━━ 문서 발췌 ━━

MobileViTv3: Mobile-Friendly Vision Transformer with Simple and Effective Fusion of Local, Global and Input Features#

ABSTRACT#

mobile vision task를 위한 경량화 모델
- MobileViT = CNNs + ViT
- MobileViTv1 모델은 경쟁력 있는 성능을 달성했지만, 여전히 스케일링 문제와 학습과정이 복잡하다는 문제가 존재
- 이를 해결하기 위해 간단하고 효과적인 CNNs + ViT 블록인 MobileViTv3을 제안
- mageNet-1k, ADE20K, COCO, PascalVOC2012 모든 데이터셋에서 v1을 능가
- MobileViTv2의 아키텍처를 차용하여 0.5, 0.75, 1.0 모델을 만들었고 성능 또한 개선됨을 확인

1. INTRODUCTION#

ResNet(2016), DenseNet(2017), EfficientNet(2019) 등의 CNN 기반 모델들이 ImageNet, COCO, PascalVOC, ADE20K와 같은 벤치마크 데이터셋을 통해 강력한 성능을 자랑하며 분류, 탐지, 분할 등의 여러 태스크에 널리 사용됨
일반적으로 리소스 제약이 있는 휴대폰과 같은 엣지 환경에서 CNN을 배포할 땐, MobileNet(MobileNetv1, MobileNetv2, MobileNetv3)(2019), ShuffleNet(ShuffleNetv1, ShuffleNetv2)(2018), EfficientNet의 경량버전(EfficientNet-B0, EfficientNet-B1)(2019)을 사용
- 하지만, 이러한 경량 버전은 성능 하락으로 이어짐
최근 ViT가 등장하였으나 인접 정보가 임베딩된 특징 맵을 형성하는 CNN과는 달리 이미지의 모든 공간을 임베딩하는 특징 맵을 형성하기 때문에 비슷한 성능을 달성하기 위해선 대규모 사전 훈련과 데이터 증강이 필요
- ViT(2020), DeiT(2021), SwinT(2021), MViT(2021), Focal-ViT(2021), PVT(2021), T2T-ViT(2021), XCiT(2021)

━━━
━━ 나열된 행 ━━

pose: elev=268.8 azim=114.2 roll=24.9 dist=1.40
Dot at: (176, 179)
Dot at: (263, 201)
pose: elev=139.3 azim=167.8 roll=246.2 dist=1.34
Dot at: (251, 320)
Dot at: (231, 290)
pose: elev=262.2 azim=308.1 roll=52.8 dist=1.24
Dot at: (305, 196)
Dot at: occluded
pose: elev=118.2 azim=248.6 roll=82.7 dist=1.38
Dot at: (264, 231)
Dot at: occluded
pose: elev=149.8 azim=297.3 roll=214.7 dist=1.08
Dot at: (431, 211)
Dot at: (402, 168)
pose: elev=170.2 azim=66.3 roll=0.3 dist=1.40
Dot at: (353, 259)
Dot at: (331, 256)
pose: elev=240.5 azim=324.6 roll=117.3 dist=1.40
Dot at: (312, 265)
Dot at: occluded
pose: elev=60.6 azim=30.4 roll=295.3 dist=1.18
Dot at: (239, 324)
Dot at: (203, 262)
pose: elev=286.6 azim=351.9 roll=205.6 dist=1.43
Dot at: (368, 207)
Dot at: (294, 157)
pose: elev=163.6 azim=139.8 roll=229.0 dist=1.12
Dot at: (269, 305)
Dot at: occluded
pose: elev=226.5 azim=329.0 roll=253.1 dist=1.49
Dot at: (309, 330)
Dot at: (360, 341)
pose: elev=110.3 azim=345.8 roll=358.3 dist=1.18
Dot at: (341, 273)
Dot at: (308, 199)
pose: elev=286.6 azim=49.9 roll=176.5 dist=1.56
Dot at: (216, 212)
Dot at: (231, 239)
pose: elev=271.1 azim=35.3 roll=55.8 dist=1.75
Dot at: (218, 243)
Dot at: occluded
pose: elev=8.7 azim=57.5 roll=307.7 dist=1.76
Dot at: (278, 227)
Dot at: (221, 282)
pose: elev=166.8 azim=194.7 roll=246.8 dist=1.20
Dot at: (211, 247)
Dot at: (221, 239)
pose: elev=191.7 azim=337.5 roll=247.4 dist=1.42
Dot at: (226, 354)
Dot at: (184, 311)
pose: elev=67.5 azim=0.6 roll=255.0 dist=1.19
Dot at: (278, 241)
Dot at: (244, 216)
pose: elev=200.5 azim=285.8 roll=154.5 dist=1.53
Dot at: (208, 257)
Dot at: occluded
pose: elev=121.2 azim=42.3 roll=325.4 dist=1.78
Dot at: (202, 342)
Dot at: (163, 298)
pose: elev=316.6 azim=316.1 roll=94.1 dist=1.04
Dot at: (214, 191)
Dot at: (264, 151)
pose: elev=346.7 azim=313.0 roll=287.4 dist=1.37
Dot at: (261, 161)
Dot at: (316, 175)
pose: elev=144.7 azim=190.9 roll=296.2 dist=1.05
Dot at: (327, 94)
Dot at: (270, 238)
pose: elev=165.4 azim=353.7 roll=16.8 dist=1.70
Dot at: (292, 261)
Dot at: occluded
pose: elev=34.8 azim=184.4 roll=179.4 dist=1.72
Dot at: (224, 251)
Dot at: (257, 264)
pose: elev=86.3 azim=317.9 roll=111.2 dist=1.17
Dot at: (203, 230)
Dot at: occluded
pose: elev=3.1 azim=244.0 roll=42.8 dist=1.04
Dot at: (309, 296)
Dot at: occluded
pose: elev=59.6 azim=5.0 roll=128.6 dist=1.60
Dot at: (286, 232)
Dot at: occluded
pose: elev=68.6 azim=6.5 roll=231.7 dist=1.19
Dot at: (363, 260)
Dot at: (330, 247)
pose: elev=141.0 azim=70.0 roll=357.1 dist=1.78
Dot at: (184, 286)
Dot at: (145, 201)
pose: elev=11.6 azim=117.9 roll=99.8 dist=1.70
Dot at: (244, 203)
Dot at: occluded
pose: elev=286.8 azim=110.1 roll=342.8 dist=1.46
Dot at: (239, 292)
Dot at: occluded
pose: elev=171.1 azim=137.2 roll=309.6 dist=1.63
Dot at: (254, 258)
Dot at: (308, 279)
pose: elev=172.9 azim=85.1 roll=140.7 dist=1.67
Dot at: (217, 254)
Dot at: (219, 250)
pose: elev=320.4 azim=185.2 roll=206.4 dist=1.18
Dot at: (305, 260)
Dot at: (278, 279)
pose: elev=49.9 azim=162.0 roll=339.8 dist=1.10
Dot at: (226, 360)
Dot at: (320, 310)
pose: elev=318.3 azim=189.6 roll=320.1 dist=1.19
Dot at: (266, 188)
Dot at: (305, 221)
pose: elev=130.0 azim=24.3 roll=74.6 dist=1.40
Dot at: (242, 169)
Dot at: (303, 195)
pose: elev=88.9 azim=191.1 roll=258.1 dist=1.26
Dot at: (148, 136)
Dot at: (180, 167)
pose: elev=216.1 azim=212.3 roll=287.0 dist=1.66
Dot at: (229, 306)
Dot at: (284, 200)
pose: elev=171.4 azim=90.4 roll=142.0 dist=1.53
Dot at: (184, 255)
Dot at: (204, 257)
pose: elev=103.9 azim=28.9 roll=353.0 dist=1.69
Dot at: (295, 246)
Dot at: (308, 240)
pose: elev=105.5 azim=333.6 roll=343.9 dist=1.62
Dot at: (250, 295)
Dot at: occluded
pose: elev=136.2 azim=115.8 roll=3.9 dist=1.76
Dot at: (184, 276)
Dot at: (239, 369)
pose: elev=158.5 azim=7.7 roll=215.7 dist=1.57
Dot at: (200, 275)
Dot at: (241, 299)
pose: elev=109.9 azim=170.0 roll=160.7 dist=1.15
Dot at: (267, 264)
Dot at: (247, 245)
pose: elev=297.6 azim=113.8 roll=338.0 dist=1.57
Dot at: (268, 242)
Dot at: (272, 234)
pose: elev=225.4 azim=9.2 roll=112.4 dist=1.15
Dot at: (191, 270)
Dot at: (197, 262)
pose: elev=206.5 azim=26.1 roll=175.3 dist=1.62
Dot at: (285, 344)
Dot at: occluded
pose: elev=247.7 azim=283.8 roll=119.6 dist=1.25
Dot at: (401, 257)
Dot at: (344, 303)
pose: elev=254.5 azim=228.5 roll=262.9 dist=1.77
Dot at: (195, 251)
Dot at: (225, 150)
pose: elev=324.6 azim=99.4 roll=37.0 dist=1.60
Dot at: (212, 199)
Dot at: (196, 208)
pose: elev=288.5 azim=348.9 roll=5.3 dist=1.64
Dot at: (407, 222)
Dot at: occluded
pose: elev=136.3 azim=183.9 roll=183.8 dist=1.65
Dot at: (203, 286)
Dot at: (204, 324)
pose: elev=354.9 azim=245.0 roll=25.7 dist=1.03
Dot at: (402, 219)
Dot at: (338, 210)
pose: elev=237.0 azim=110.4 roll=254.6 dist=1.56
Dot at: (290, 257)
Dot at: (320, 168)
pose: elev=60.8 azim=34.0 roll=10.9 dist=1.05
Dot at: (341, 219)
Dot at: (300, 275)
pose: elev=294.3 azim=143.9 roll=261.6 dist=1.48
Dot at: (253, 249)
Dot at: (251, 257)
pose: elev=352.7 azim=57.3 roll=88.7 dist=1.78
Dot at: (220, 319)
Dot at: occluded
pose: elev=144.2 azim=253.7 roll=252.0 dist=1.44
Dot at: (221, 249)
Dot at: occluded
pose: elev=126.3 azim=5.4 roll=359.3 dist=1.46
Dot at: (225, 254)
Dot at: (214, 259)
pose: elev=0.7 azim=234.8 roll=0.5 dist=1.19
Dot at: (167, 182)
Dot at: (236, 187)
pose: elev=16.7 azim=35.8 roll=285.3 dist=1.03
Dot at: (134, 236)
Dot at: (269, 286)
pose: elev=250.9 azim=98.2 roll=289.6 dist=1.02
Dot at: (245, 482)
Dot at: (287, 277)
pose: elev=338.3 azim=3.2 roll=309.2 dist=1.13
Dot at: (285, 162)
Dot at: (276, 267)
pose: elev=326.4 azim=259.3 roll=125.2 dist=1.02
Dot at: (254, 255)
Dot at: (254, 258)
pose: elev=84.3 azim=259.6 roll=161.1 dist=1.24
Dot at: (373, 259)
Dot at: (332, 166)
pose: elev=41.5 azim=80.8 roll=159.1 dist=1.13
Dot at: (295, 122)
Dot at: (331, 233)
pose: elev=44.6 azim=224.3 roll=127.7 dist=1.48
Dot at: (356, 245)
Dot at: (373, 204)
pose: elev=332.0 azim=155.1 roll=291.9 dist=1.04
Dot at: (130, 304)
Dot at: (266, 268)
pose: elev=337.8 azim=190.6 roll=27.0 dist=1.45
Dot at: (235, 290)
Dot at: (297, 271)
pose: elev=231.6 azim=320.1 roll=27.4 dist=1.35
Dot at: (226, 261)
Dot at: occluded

━━━

과제 요구사항: MobileViTv3 정리 글에서 "ResNet(2016), DenseNet(2017), EfficientNet(2019)"부터 "PVT(2021), T2T-ViT(2021), XCiT(2021)"까지 모든 내용을 한 글자도 바꾸지 말고 출력하세요. 이 행들은 쓰지 않아도 됩니다.

연습 결과:
ResNet(2016), DenseNet(2017), EfficientNet(2019) 등의 CNN 기반 모델들이 ImageNet, COCO, PascalVOC, ADE20K와 같은 벤치마크 데이터셋을 통해 강력한 성능을 자랑하며 분류, 탐지, 분할 등의 여러 태스크에 널리 사용됨
일반적으로 리소스 제약이 있는 휴대폰과 같은 엣지 환경에서 CNN을 배포할 땐, MobileNet(MobileNetv1, MobileNetv2, MobileNetv3)(2019), ShuffleNet(ShuffleNetv1, ShuffleNetv2)(2018), EfficientNet의 경량버전(EfficientNet-B0, EfficientNet-B1)(2019)을 사용
- 하지만, 이러한 경량 버전은 성능 하락으로 이어짐
최근 ViT가 등장하였으나 인접 정보가 임베딩된 특징 맵을 형성하는 CNN과는 달리 이미지의 모든 공간을 임베딩하는 특징 맵을 형성하기 때문에 비슷한 성능을 달성하기 위해선 대규모 사전 훈련과 데이터 증강이 필요
- ViT(2020), DeiT(2021), SwinT(2021), MViT(2021), Focal-ViT(2021), PVT(2021), T2T-ViT(2021), XCiT(2021)